Actress Julie Tan’s dogs, Tinkerbell (left) and Waffles.
PHOTO: JULIE TAN
Her dogs are, in a way, her rehearsal for motherhood – physical, emotional and spiritual.
“I made a decision recently that by 36, if there is no partner, I will have a kid on my own,” she says. She has already frozen her eggs.
Preparing for the inevitable
Her focus now is on giving Tinkerbell the gentlest, happiest twilight possible: fresh beef and vegetables, favourite citrus fruit, dresses filling an entire wardrobe and short walks where younger dogs in the park seem to bow in respect to the frail senior.
Tan knows the farewell is coming, but she is no longer obsessed with bracing herself for the moment.
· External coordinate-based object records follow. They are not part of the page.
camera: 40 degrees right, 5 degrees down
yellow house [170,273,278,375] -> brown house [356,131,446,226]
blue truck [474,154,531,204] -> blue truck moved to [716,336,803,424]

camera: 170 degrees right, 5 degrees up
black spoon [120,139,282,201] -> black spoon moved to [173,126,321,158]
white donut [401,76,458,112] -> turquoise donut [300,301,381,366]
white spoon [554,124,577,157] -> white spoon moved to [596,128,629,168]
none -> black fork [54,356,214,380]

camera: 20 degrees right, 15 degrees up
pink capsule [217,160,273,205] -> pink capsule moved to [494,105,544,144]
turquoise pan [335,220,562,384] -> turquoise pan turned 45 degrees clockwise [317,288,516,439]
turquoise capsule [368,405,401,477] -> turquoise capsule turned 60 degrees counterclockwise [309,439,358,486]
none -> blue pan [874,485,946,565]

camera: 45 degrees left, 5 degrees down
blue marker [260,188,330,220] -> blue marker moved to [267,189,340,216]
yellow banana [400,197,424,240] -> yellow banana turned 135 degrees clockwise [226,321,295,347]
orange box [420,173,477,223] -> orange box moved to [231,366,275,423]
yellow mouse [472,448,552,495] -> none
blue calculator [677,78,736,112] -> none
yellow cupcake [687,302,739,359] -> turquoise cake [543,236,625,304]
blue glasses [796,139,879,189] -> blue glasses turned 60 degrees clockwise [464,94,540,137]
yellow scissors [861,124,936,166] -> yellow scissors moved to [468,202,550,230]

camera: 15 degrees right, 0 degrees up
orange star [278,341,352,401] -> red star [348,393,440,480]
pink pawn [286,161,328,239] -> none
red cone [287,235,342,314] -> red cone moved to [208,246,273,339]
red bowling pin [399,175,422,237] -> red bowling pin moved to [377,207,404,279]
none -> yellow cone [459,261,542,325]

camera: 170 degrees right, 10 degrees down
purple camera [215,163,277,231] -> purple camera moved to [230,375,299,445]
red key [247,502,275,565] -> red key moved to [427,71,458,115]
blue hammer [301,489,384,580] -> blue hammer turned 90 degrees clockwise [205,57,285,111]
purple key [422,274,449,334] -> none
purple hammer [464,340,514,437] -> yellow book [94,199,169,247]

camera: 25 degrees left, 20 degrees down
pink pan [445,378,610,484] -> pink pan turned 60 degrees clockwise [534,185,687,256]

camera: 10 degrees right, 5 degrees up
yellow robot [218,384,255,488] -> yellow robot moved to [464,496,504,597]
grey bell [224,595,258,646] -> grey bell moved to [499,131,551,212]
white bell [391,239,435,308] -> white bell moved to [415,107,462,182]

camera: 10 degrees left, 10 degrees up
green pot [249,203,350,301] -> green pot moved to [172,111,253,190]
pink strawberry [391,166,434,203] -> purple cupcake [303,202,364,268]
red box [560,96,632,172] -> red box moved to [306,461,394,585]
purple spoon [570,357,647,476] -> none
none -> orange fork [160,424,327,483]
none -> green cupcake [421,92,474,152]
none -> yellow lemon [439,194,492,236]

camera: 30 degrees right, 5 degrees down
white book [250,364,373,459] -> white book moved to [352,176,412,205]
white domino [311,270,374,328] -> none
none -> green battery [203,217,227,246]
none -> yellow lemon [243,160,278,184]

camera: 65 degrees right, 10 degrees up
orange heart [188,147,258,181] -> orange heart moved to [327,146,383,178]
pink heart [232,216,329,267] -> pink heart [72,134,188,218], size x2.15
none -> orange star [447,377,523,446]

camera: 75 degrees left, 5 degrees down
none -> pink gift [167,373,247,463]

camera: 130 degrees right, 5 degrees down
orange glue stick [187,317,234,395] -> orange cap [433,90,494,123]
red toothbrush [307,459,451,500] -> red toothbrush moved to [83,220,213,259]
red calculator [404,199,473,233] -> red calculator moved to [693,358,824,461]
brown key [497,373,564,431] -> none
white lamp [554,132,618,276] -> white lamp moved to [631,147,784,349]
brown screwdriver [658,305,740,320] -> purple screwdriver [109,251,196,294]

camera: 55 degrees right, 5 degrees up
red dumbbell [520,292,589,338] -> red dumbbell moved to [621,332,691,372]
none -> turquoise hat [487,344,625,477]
Instead, she is leaning fully into the days they still have.
Having played a cancer patient in local movie Good Goodbye (2024), Tan has learnt that it will be difficult when the time comes.
“As much as we prepare for a goodbye, we will never be ready for it,” she says.
“So, I treasure every single day with her. If my dogs’ purpose is to teach me how to love, then for the rest of my life, I better live up to that – that’s how I’m going to honour them.”